2. A sum fetched a total simple interest of Rs. 4016.25 at the rate of 9 % p.a. in 5 years. What is the sum of the money or the principal amount?
a) Rs. 4462.50
b) Rs. 8032.50
c) Rs. 8900
d) Rs. 8925

`Answer: d) Rs. 8925`

Solution:
We know, SI = PTR/100
or, P = (SI * 100) / TR
or, P = (4016.25 * 100) / 9*5

3. In an election between two candidates, one got 55% of the total valid votes and got 20% invalid votes. At the end of the day when the total number of votes were counted, the total number was found to be 7500. So what was the total number of valid votes that the winning candidate got, was:
a) 2800
b) 3300
c) 3100
d) 2700

`Answer: d) 2700`

Solution:
Since 20% of the votes were invalid, 80% of the votes were valid = 80% of 7500 = 6000 votes were valid
Since one candidate got 55% of the total valid votes, then the second candidate must have 45% of the votes = 0.45 * 6000 = 2700 votes

4. January 1, 2008, is Tuesday. What day would lie on Jan 1, 2009?
a) Thursday
b) Sunday
c) Tuesday
d) Wednesday

`Answer: a) Thursday`

Solution:
In such type of questions, one needs to identify the type of year, i.e., whether the year is a normal year or is it a leap year.
So the year 2008 was a leap year. So, it has to have 2 odd days. The year following 2008 is 2009 so the first day of the year would be two days ahead of what it was in 2008. So 1st Jan 2009 would be a Thursday.
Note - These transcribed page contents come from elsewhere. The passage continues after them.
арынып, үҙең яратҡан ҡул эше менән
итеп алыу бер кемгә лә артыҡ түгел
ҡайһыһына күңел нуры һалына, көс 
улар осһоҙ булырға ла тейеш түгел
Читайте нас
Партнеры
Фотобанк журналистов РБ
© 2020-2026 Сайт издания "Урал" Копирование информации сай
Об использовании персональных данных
5. A whole number n which when divided by 4 gives 3 as remainder. What will be the remainder when 2n is divided by 4?
a) 0
b) 1
c) 2
d) 4

`Answer: c) 2`

Solution:
According to the question,
n = 4q + 3
therefore, 2n = 8q + 6
or, 2n = 4(2q + 1 ) + 2
Thus, we get when 2n is divided by 4, the remainder is 2.
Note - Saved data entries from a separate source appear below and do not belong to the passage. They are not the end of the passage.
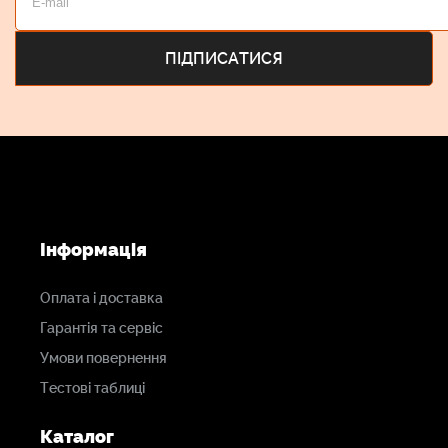
Інформація
Оплата і доставка
Гарантія та сервіс
Умови повернення
Тестові таблиці
Каталог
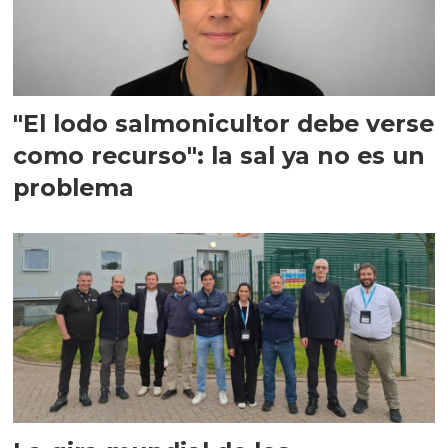
"El lodo salmonicultor debe verse
como recurso": la sal ya no es un
problema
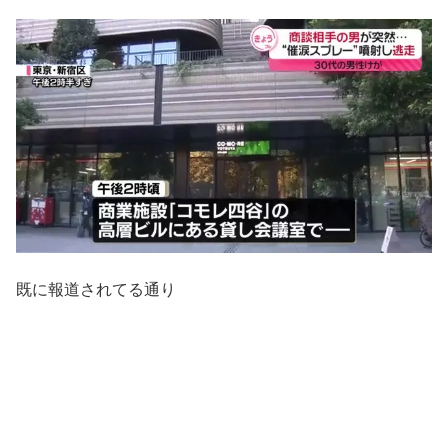
既に報道されてる通り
6. In a 100 m race, Aman takes 36 seconds to complete the race and Bijay takes 45 seconds. By what distance Aman beats Bijay in the race?
a) 20 meters
b) 25 meters
c) 22.5 meters
d) 9 meters

`Answer: b) 20 meters`

Solution:
The difference in the time of the race completion = 45 – 36 = 9 sec.
So the distance covered by Bijay in 9 sec = 100/45 * 9 = 20 meters.
Therefore Aman beats Bijay by 20 meters

7. Identify the odd number from the series: 835, 734, 642, 751, 853, 981, 532
a) 532
b) 853
c) 981
d) 751

`Answer: d) 751`

Solution:
Looking at the series closely we see that in each number, the difference between the first and last digit of each number is the middle number, except 751

8. In a group of 6 men and 4 women, four are to be selected. In how many different ways can they be selected such that at least one man should be there in the group?
a) 209 ways
b) 194 ways
c) 205 ways
d) 120 ways

`Answer: a) 209 ways`

Solution:
A group of 4 has to be selected with at least one man So this can be done in
(1 man and 3 women), (2 men and 2 women), (3 men and 1 women) and 4 men.
The number of ways in which this can be done is
(6C1 x 4C3) + (6C2 x 4C2) + (6C3 x 4C1) + (6C4)
On solving this we get 209 ways in which these combinations can be obtained.

9. A box contains 15 marbles out of which 4 are white, 5 are red and 6 are blue. Three balls are to be drawn at random from the bag. What is the probability that all of them are red is:
a) 1/22
b) 2/89
c) 2/77
d) 2/91

`Answer: d) 2/91`

Solution:
The number of ways in which all the three balls would be red = 5C3 / 15C3
= 10/455 = 2/91

10. X, Y and Z can do a piece of work in 20, 30 and 60 days respectively depending on their capacity of doing work. If X is assisted by Y and Z on every third day, then in how X will complete the work?
a) 12 days
b) 15 days
c) 16 days
d) 18 days

`Answer: b) 15 days`

Solution:
We need t first count the amount of work done in 2 days by X
X can do a piece of work in 20 days
So, in 2 days he can do = 1/20 * 2 = 1/10

Amount of work done by X, Y and Z in 1 day = 1/20 + 1/30 + 1/60 = 1/10
So, amount of work done in 3 days = 1/10 + 1/10 = 1/5
So the work will be completed in 3 * 5 = 15 days.